● Exercise goal: Please say how many lines below include the word "pixels", with nothing beyond the number.

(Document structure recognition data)
□ □ □ □

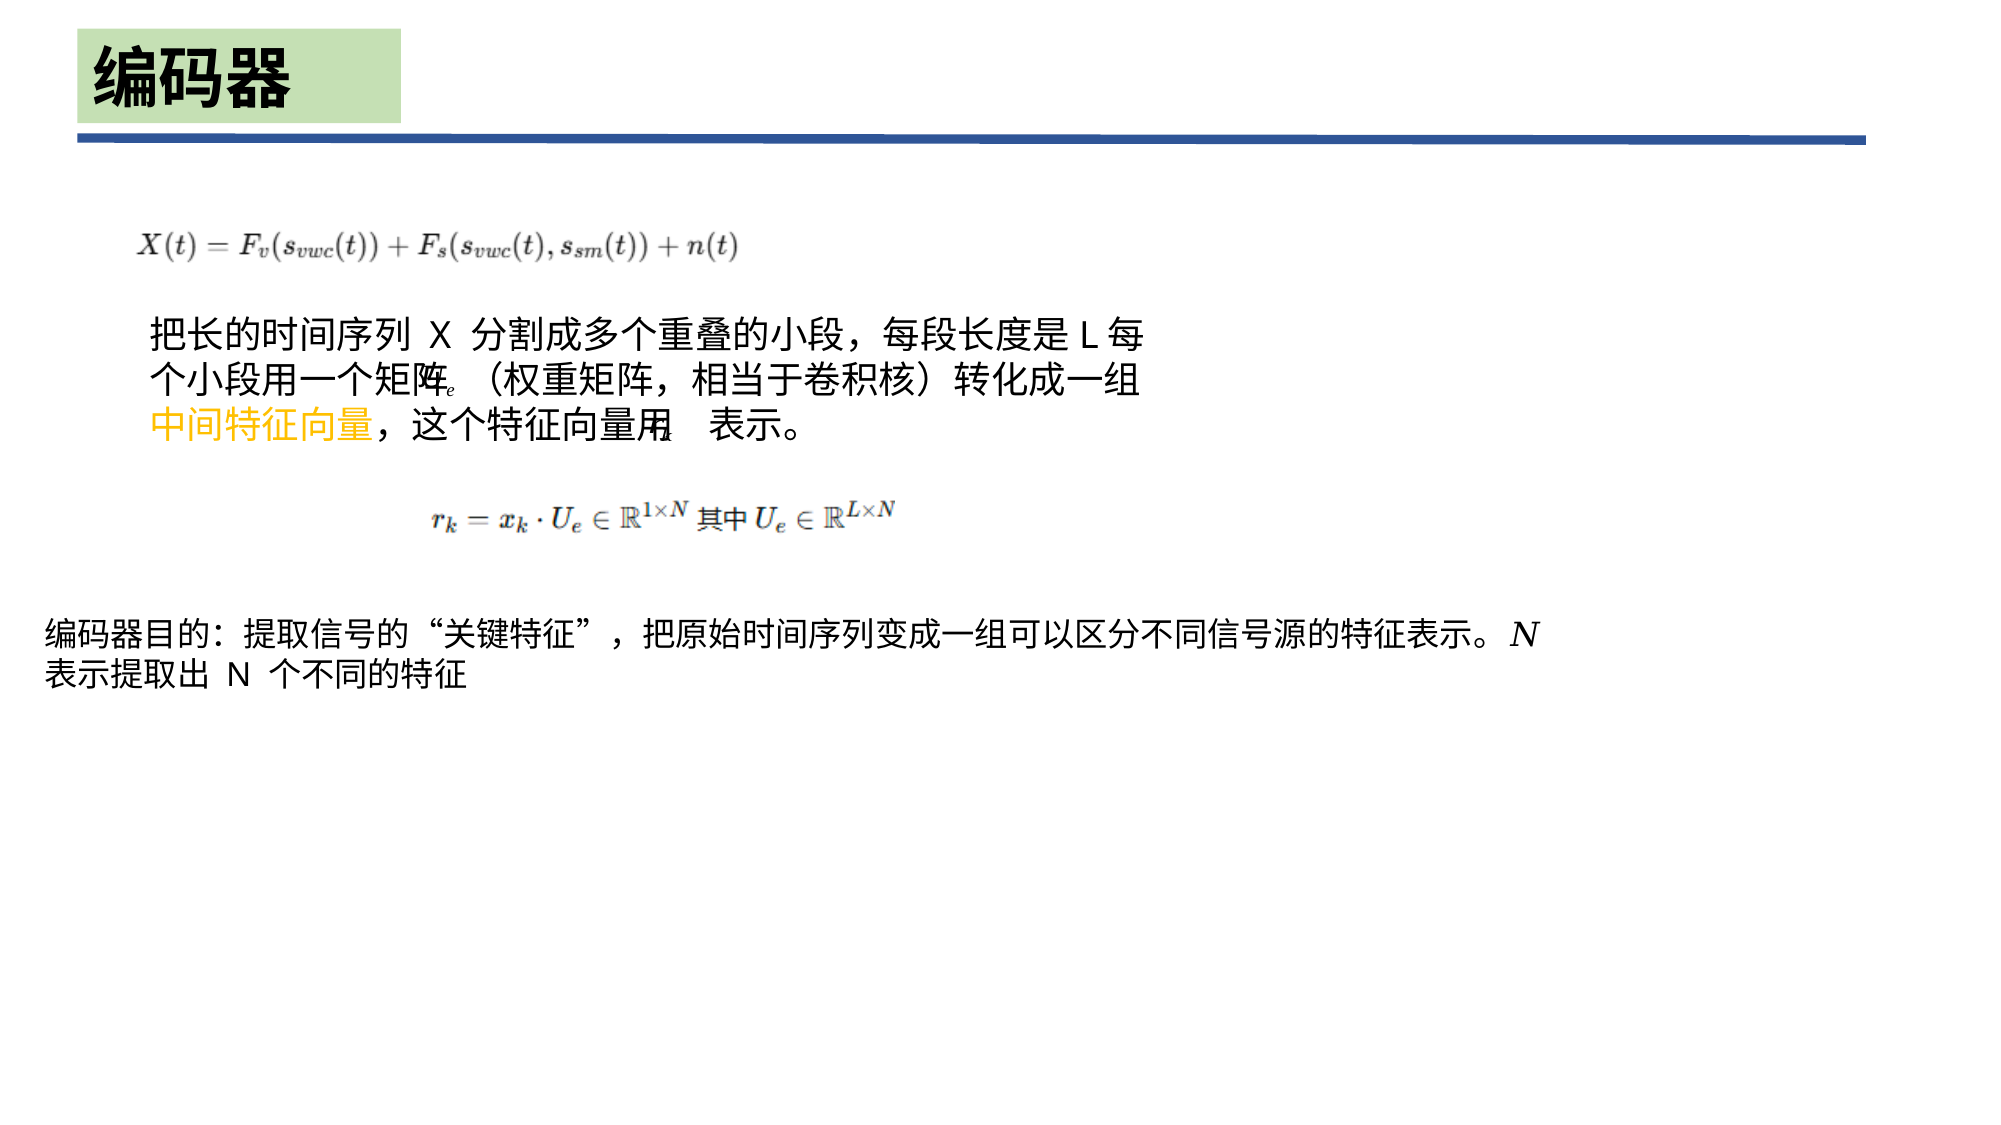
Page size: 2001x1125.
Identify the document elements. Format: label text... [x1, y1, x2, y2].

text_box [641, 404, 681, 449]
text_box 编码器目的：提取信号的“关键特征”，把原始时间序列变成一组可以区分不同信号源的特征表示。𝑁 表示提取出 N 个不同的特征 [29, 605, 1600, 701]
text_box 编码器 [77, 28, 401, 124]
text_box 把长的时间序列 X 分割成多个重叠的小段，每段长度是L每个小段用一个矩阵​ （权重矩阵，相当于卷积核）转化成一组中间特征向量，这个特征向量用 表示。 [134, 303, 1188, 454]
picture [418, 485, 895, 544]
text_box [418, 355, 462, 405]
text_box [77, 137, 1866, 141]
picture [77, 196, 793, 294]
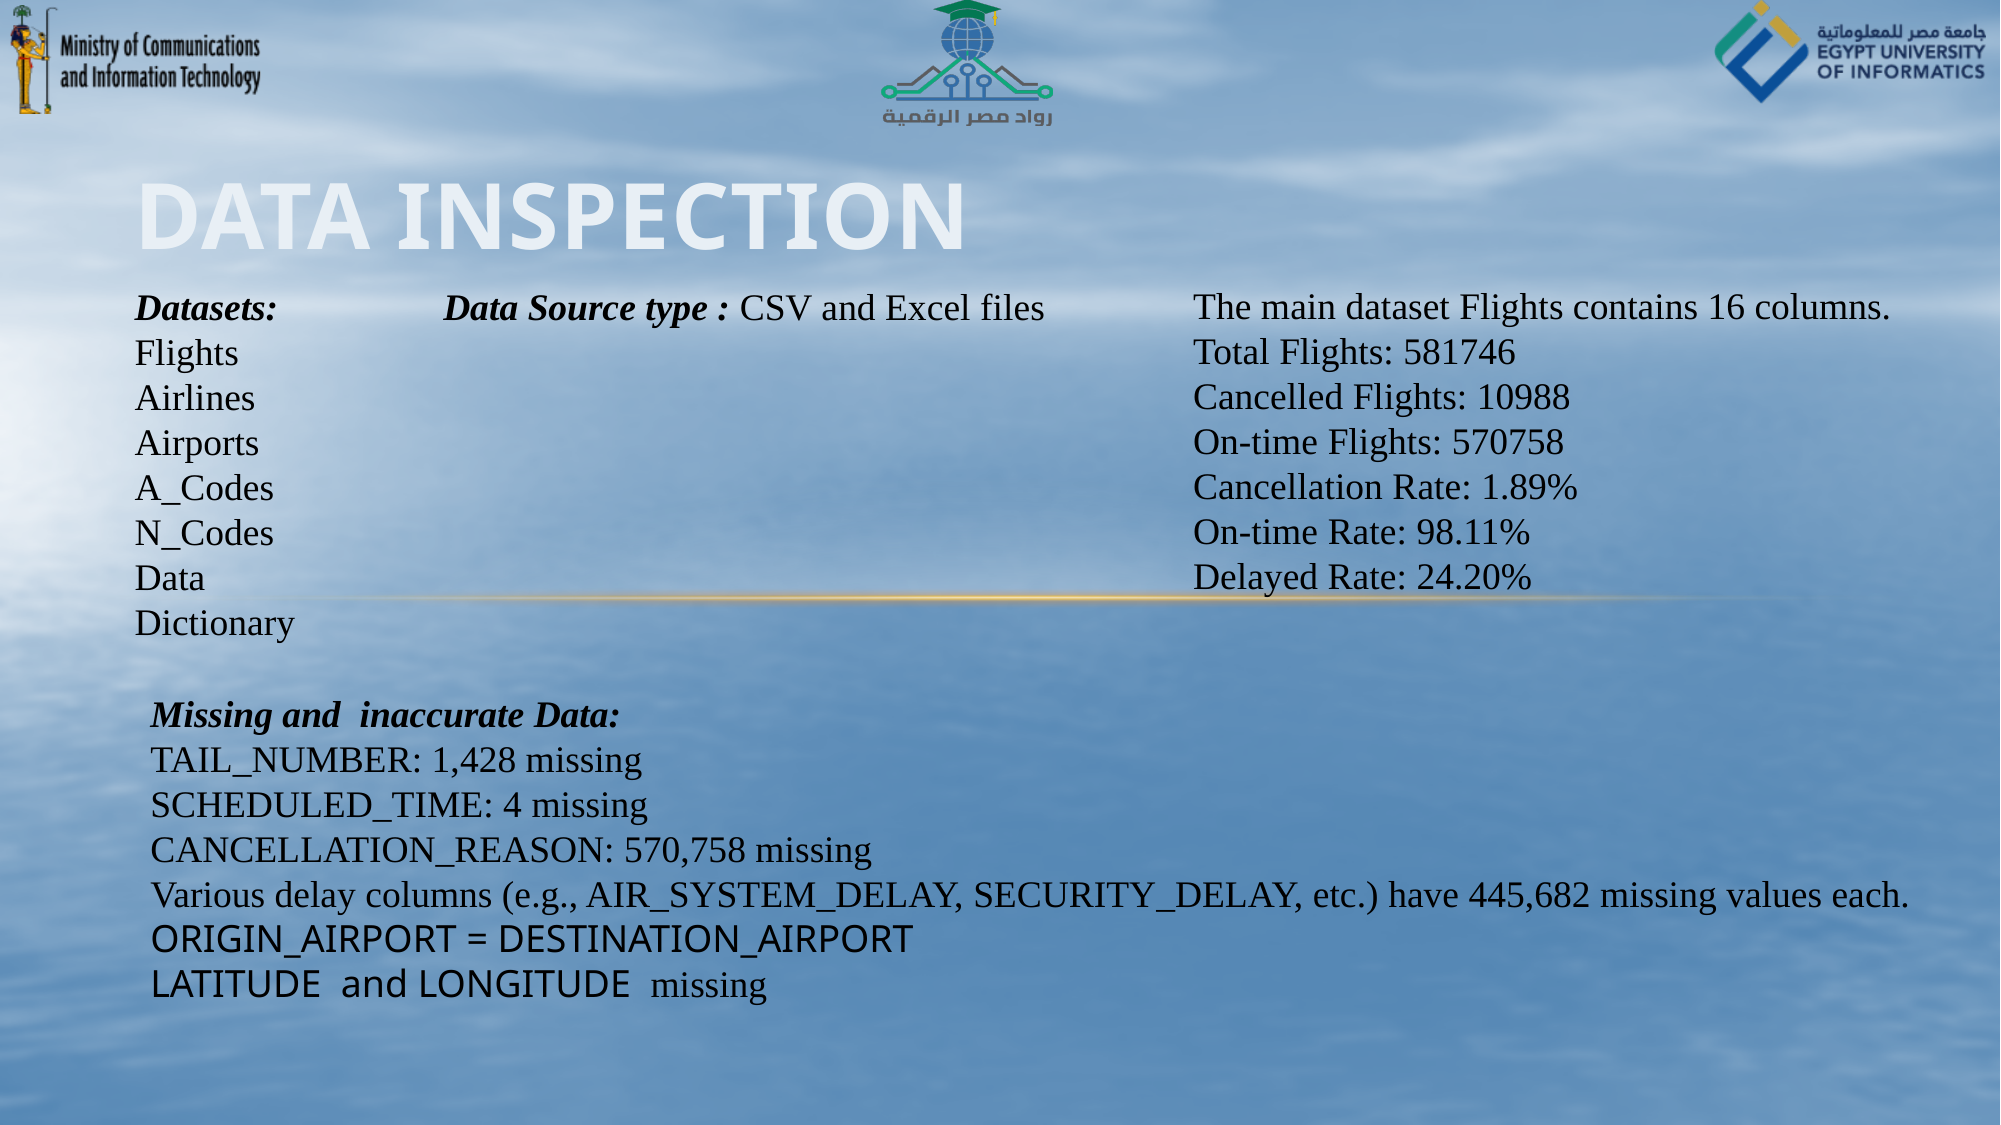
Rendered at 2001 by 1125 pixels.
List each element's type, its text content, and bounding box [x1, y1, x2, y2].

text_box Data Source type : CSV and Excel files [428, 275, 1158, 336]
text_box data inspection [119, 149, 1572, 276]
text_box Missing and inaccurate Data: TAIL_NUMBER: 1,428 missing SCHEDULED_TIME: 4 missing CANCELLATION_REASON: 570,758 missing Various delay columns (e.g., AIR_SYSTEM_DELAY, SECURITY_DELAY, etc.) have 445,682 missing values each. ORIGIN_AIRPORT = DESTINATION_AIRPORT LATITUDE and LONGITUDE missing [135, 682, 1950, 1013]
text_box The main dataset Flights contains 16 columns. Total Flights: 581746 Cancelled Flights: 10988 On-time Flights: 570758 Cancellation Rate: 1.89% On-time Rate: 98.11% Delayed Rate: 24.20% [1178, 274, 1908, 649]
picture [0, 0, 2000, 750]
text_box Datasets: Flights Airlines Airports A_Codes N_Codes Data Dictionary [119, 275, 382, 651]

□ □ □ □

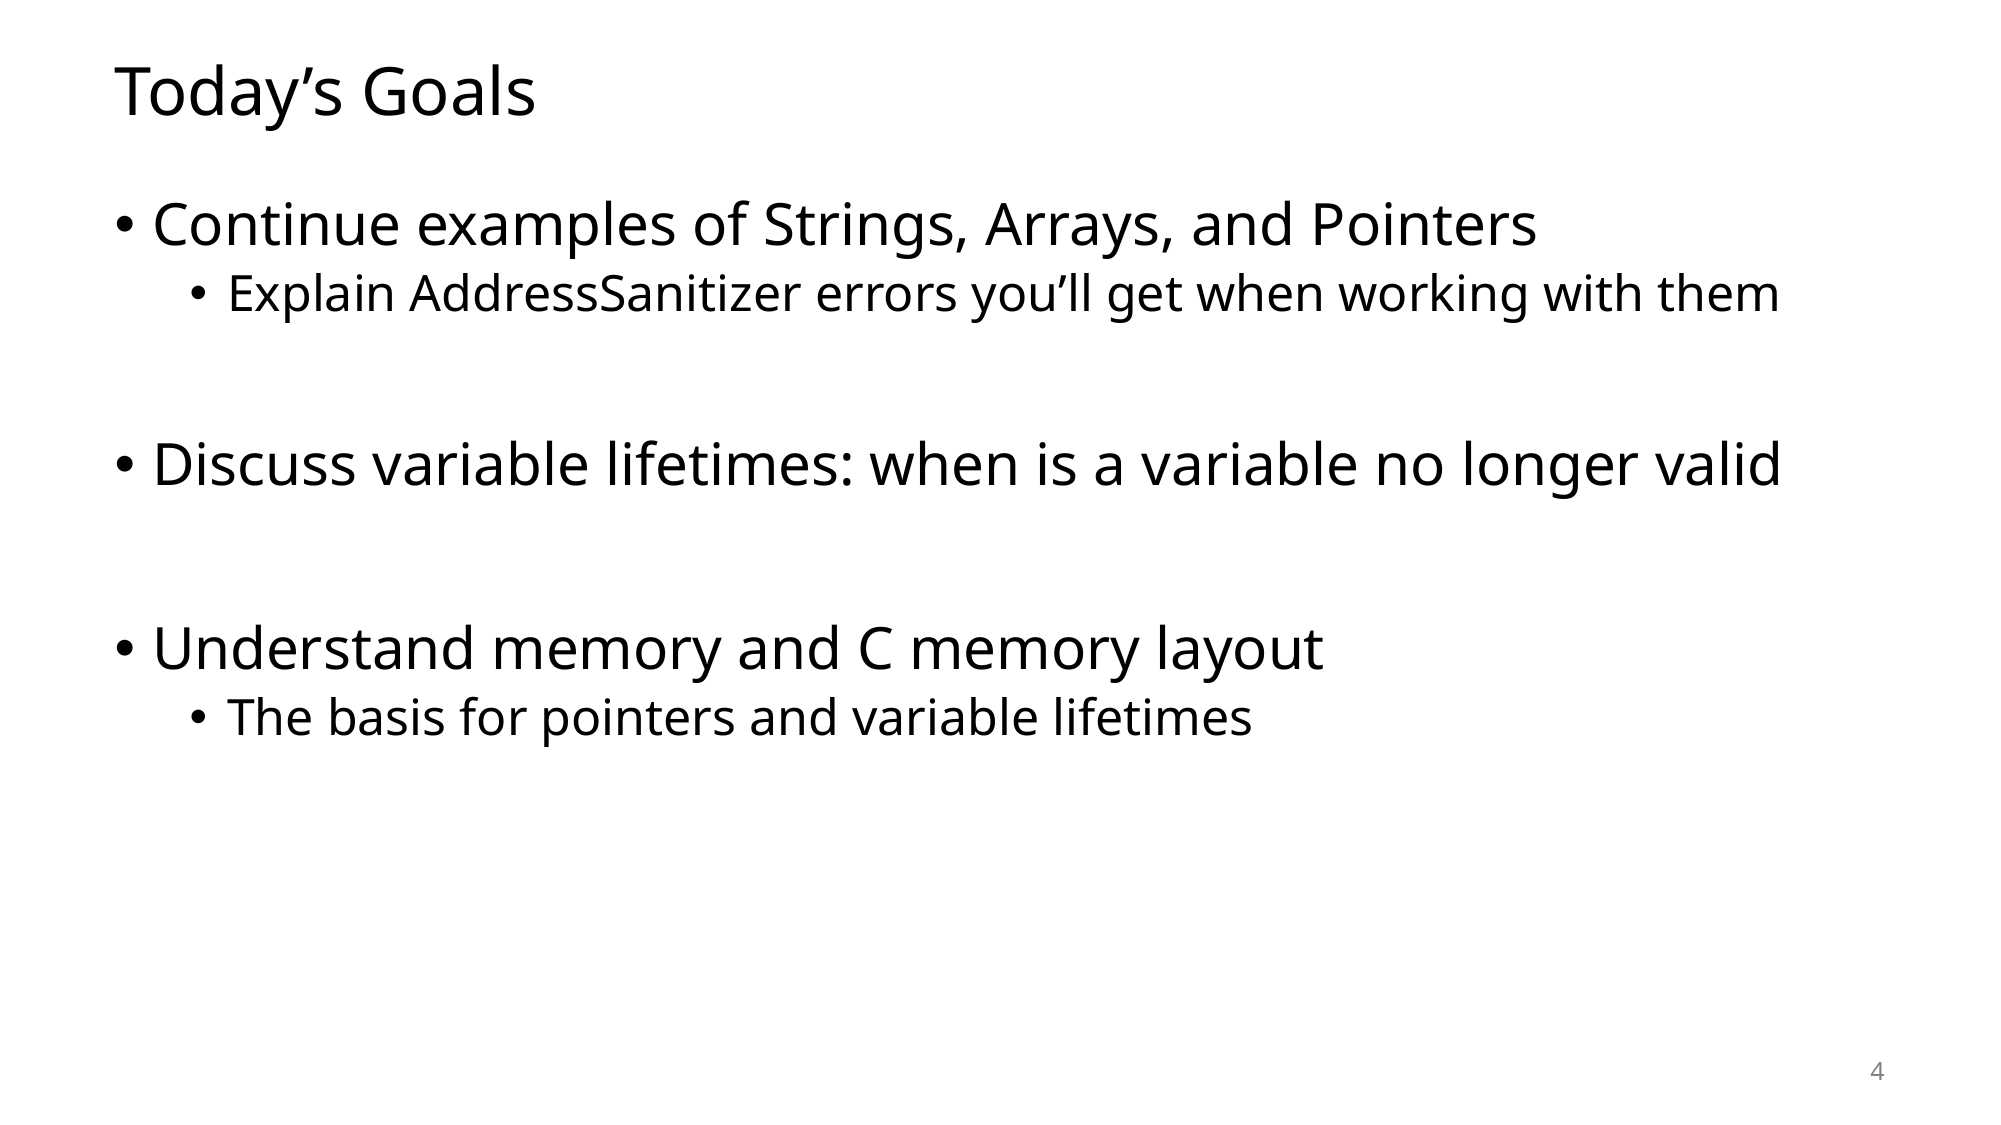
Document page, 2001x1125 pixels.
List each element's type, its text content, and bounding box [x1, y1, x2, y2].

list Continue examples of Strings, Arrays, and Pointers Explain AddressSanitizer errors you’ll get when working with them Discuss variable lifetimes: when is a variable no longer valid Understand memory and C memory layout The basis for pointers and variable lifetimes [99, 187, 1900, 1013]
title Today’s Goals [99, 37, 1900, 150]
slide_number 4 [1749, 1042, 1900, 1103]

□ □ □ □

● Your solution: 2